Comparing Kanidm with other Services
LLDAP
LLDAP is a similar project aiming for a small and easy to administer LDAP server with a web administration portal. Both projects use the Kanidm LDAP bindings, and have many similar ideas.
The primary benefit of Kanidm over LLDAP is that Kanidm offers a broader set of "built in" features like OAuth2 and OIDC. To use these from LLDAP you need an external portal like Keycloak, where in Kanidm they are "built in". However that is also a strength of LLDAP is that is offers "less" which may make it easier to administer and deploy for you.
If Kanidm is too complex for your needs, you should check out LLDAP as a smaller alternative. If you want a project which has a broader feature set out of the box, then Kanidm might be a better fit.
389-ds / OpenLDAP
Both 389-ds and OpenLDAP are generic LDAP servers. This means they only provide LDAP and you need to bring your own IDM components - you need your own OIDC portal, webui's for self service, commandline tools to administer and more.
If you need the highest levels of customisation possible from your LDAP deployment, then these are probably better alternatives. If you want a service that is easy to setup and focused on IDM, then Kanidm is a better choice.
Kanidm was originally inspired by many elements of both 389-ds and OpenLDAP. Already Kanidm is as fast as (or faster than) 389-ds for performance and scaling as a directory service.
FreeIPA
FreeIPA is another identity management service for Linux/Unix, and ships a huge number of features from LDAP, Kerberos, DNS, Certificate Authority, and more.
FreeIPA however is a complex system, with a huge amount of parts and configuration.

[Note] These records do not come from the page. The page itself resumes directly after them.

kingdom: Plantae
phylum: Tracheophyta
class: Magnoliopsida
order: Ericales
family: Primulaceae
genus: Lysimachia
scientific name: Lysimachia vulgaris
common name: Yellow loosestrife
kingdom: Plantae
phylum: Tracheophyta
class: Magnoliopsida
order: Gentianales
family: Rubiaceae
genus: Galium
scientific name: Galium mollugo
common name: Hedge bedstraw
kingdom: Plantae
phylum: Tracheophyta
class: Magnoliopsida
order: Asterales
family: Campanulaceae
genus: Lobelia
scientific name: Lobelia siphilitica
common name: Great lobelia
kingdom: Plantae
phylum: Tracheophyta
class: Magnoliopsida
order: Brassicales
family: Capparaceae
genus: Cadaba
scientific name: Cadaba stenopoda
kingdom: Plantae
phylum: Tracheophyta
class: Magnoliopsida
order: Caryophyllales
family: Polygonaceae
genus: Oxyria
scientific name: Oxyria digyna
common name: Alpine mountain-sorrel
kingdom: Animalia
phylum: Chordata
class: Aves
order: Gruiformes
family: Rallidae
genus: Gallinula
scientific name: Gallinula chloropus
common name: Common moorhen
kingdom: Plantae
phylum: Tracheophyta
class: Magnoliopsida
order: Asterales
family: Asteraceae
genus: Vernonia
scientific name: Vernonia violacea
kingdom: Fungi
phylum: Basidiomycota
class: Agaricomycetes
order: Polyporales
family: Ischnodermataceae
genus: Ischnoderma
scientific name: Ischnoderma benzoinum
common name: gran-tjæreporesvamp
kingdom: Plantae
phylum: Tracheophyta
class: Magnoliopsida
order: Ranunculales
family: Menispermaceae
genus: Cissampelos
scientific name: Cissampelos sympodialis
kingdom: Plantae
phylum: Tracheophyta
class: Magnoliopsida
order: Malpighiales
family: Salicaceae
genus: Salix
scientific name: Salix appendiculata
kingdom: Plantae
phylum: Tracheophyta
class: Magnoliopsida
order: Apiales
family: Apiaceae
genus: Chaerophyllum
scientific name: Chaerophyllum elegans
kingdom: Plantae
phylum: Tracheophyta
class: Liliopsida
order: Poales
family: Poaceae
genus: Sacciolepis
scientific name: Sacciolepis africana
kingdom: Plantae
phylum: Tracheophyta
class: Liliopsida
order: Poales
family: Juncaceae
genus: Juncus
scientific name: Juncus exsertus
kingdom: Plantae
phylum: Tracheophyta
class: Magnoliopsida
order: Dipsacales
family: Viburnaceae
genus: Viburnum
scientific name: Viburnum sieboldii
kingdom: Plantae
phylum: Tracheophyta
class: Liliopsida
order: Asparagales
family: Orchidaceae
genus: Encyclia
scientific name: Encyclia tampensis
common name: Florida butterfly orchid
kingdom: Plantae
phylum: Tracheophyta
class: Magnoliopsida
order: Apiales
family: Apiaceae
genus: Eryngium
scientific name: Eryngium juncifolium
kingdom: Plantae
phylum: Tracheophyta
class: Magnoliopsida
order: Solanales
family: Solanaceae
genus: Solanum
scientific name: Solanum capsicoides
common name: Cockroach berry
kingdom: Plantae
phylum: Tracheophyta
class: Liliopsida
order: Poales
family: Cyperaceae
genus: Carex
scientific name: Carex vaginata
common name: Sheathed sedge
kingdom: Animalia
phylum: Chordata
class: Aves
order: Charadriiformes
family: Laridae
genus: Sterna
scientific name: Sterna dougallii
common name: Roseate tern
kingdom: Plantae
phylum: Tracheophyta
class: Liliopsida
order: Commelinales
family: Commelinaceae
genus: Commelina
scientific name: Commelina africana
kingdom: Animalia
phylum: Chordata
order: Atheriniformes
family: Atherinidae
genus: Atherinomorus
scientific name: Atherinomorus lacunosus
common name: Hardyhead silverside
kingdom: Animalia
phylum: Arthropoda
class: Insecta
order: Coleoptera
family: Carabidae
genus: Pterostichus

This adds a lot of resource overhead and difficulty for administration.
Kanidm aims to have the features richness of FreeIPA, but without the resource and administration overheads. If you want a complete IDM package, but in a lighter footprint and easier to manage, then Kanidm is probably for you. In testing with 3000 users + 1500 groups, Kanidm is 3 times faster for search operations and 5 times faster for modification and addition of entries (your results may differ however, but generally Kanidm is much faster than FreeIPA).
Keycloak
Keycloak is an OIDC/OAuth2/SAML provider. It allows you to layer on Webauthn to existing IDM systems. Keycloak can operate as a stand alone IDM but generally is a component attached to an existing LDAP server or similar.
Keycloak requires a significant amount of configuration and experience to deploy. It allows high levels of customisation to every detail of it's authentication work flows, which makes it harder to start with in many cases.
Kanidm does NOT require Keycloak to provide services such as OAuth2 and integrates many of the elements in a simpler and correct way out of the box in comparison.
Rauthy
Rauthy is a minimal OIDC provider. It supports WebAuthn just like Kanidm - they actually use our library for it!
Rauthy only provides support for OIDC and so is unable to support other use cases like RADIUS and unix authentication.
If you need a minimal OIDC only provider, Rauthy is an excellent choice. If you need more features then Kanidm will support those.
Authentik / Authelia / Zitadel
Authentik is an IDM provider written in Python and, Authelia and Zitadel are written in Go. all similar to Kanidm in the features it offers but notably all have weaker support for unix authentication and do not support the same level of authentication policy as Kanidm. Notably, all are missing WebAuthn Attestation.
All three use an external SQL server such as PostgreSQL. This can create a potential single source of failure and performance limitation compared to Kanidm which opted to write our own high performance database and replication system instead based on our experience with enterprise LDAP servers.